Wie es zur letzten Illustrationsfolge von George Grosz kam.
Rezension von Barbara Hoppe.
Als George Grosz 1959 nach 26 Jahren New Yorker Exil nach Deutschland zurückkehrte, war er ein gebrochener Mann. 1933 trieben ihn die Nazis aus Deutschland fort und mit viel Glück entkam er ihrem Wüten. Nur wenige Tage vor dem Sieg der Nationalsozialisten reiste der Maler nach New York. Einen Tag nach Hitlers Machtergreifung, am 31. Januar 1933, standen sie bereits vor seiner leeren Wohnung und dem verlassenen Atelier. Es folgten 26 Jahre, in denen George Grosz in den USA zwar höchst anerkannt war, doch seine Werke verkauften sich nicht mehr. Er musste weiterhin die verhasste Lehrtätigkeit ausüben, seine Frau Eva verdiente als Putzmacherin dazu.
Sie war es, die 1950 begann, im Nachkriegsdeutschland ein Wiedergutmachungsverfahren einzuleiten. Dem Ehepaar war durch die Nazis erheblicher finanzieller Schaden zugefügt worden. Das Vermögen war „dem Reiche verfallen“ und die Besitzanteile am Wohnhaus am Savignyplatz in Berlin wurden dem Ehepaar abgesprochen. Genauso schwerwiegend war der seelische Schaden bei George Grosz, der sich zunehmend auch körperlich auswirkte.
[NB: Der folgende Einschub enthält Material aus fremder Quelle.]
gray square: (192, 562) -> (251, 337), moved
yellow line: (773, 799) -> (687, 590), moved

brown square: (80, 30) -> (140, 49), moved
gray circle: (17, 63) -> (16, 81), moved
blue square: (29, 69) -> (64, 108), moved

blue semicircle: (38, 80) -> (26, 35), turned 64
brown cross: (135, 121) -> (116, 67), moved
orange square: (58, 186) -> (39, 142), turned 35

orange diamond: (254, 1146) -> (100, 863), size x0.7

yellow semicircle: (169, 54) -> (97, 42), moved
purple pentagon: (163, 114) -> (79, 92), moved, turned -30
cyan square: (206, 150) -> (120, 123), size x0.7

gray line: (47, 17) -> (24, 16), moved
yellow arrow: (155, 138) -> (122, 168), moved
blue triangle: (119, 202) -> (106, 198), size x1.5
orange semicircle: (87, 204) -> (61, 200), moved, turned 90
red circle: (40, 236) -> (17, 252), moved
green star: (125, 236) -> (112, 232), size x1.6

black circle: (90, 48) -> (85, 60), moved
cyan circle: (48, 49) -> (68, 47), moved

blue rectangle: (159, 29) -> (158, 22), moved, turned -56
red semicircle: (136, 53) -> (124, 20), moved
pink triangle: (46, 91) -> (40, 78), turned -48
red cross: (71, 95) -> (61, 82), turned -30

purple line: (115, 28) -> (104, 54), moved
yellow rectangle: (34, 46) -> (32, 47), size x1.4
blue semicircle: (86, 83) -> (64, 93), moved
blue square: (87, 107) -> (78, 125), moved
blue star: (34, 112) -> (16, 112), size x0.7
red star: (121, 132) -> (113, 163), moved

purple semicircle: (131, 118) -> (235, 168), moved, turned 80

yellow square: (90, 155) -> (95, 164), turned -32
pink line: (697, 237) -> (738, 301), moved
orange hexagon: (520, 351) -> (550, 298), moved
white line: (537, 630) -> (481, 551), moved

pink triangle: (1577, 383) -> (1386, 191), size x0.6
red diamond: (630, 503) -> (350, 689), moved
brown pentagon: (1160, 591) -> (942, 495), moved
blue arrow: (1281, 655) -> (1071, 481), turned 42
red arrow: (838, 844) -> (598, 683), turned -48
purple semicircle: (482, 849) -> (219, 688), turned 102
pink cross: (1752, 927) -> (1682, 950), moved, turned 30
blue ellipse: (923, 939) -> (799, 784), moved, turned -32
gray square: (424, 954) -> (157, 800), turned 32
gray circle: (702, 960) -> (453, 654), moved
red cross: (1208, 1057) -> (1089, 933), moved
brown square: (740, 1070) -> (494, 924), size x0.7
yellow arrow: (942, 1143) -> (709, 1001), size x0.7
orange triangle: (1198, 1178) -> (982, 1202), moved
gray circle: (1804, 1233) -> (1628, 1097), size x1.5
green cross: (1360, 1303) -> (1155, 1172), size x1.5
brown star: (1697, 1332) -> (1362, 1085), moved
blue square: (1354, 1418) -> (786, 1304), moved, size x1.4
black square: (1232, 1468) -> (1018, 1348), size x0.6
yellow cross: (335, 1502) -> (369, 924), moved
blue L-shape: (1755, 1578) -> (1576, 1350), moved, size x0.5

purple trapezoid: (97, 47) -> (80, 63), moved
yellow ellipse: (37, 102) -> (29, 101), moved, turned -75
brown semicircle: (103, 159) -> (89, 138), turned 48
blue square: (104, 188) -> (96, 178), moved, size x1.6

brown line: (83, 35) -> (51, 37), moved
Erst viele Jahre nach den ersten Versuchen von Eva Grosz, Wiedergutmachung zu erlangen, schaltete sich der Arzt Rudolf Omansen in den Fall ein. Als Leiter des ärztlichen Dienstes des Entschädigungsamtes hörte er die Opfer der Nationalsozialisten an und untersuchte sie. So auch George Grosz. Die beiden Männer verband bald eine Freundschaft, die nur noch kurz, aber bis zu Grosz‘ Lebensende dauern sollte.
Die letzten Zeichnungen
Es ist dieser Freundschaft zu verdanken, dass George Grosz noch fünf letzte Illustrationen zu einer Geschichte von Rudolf Omansen schuf, die nun in einem wunderschönen Buch der Büchergilde Gutenberg erscheinen. „Das unheimliche Huhn“ las Rudolf Omansen neben anderen Geschichten eines Tages in einem Kreis von Freunden vor. George Grosz war von dieser Geschichte um einen an seinem Verstand zweifelnden Professor so inspiriert, dass er zur Tusche griff und wunderbar pointierte, fast bösartige Zeichnungen zur Geschichte anfertigte. Die Entscheidung des Verlags, diese Illustrationen zusammen mit dem Originalmanuskript in Schreibmaschinenschrift abzudrucken erhöhen den Zauber der Bilder wie auch des Textes. Fast ist es, als hätte man selbst die Seiten gefunden und blättert sie nun ehrfürchtig durch. Die dem Bändchen den Namen gebende Geschichte „Das unheimliche Huhn“ ist der längste von sechs weiteren unheimlichen Texten, von denen man sich gut vorstellen kann, wie sie abends am Kamin zum gepflegten Grusel vorgelesen werden. Dieser Rudolf Omansen hat Erstaunliches geschrieben. Ob man auf die kurzen Geschichten ohne George Grosz je aufmerksam geworden wäre?
Der Schriftsteller und Satiriker Walther Mehring sprach Rudolf Omansen 1964 sein Lob aus: „Ihre gallische Metamorphose-Satire mit den letzten Groszgraphiken bilden ein exquisites Ganzes“. Dem ist nichts mehr hinzuzufügen. Den letzten Schliff verpasste der Verlag dem exquisiten Ganzen. Wertvoll gestaltet in glänzendes Leinen und hilfreich umrahmt von einem Essay aus der Feder von Ralph Jentsch und einem Nachwort von Juerg Judin und Pay Matthias Karstens sowie zahlreichen Fotos ist der schmale Band eine Preziose von besonderem Lesegenuss und Augenschmaus.
George Grosz, Rudolf Omansen und ein Huhn
Wie es zur letzten Illustrationsfolge von George Grosz kam
mit Abbildungen der Manuskriptseiten von Rudolf Omansen
und der Zeichnungen von George Grosz
Mit einem Essay von Ralph Jentsch und einem Nachwort von Juerg Judin (Hrsg.) und Pay Matthias Karstens (Hrsg.)